The app I built is running. It does what I designed it to do. Getting there required treating the model as a capable tool inside a system I had to design and maintain.
Context management, external memory, verification loops, cleanup discipline, version control: these are the conditions under which AI-assisted development stays reliable as projects grow.
I should also say clearly: I am not sure this is the best way to do it. Hah! I got my hands dirty and found a workflow that holds. There are many articles out there on how to use these tools more effectively. Some are good. Some contradict each other. The volume can get overwhelming fast.
What I have described here is what worked for me on this project, so I would not take it as a prescription.

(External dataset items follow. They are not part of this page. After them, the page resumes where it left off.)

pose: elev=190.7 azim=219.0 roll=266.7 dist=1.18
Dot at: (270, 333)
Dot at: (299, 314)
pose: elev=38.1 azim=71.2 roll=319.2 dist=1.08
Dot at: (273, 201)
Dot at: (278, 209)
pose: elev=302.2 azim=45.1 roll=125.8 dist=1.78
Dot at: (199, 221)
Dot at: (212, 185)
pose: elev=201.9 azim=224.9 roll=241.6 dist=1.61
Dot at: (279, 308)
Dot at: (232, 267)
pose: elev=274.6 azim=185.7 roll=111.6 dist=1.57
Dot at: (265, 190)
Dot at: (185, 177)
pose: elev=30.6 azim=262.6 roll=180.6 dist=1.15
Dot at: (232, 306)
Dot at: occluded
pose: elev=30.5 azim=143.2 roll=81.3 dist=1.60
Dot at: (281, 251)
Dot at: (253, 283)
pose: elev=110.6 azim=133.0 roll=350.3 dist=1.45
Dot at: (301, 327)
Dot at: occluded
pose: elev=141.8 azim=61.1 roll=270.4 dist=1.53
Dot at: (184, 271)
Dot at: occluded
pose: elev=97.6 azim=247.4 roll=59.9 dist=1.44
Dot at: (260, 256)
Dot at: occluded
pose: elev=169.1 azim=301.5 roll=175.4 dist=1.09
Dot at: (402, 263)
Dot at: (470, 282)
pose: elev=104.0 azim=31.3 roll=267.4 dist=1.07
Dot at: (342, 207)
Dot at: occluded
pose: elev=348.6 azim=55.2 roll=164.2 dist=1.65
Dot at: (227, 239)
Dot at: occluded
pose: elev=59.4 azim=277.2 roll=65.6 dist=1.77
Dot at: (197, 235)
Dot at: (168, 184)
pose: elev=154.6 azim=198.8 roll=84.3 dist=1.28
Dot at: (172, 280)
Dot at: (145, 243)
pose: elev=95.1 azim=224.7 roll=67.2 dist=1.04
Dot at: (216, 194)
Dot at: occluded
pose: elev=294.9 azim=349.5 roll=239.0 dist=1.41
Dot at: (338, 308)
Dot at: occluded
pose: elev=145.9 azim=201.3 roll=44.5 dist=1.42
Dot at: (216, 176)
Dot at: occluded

That said, getting your hands dirty is precisely how you learn what you do not know. You stumble into a specific problem and become much better at searching for a solution because you know what you are actually looking for. Vague curiosity produces vague results. A concrete problem produces a targeted search.
One thing worth noting for new Claude Code users: your usage across claude.ai, Claude Code, and Claude Desktop all counts toward the same usage limit. Longer conversations with heavier context consume more of that limit. This is another reason the handoff-and-fresh-session approach is useful. It keeps individual threads shorter and more focused, which is easier on both the model’s context window and your usage budget.
The broader discipline applies across most long-context LLM systems because the underlying constraint is the same: finite context windows.
The model generates. We architect, verify, and govern.
That division of responsibility has not changed. What has changed is that the tooling now makes generation fast enough that coordination becomes the bottleneck. If you do not build for it, the thread eventually becomes the problem you are solving, not the code.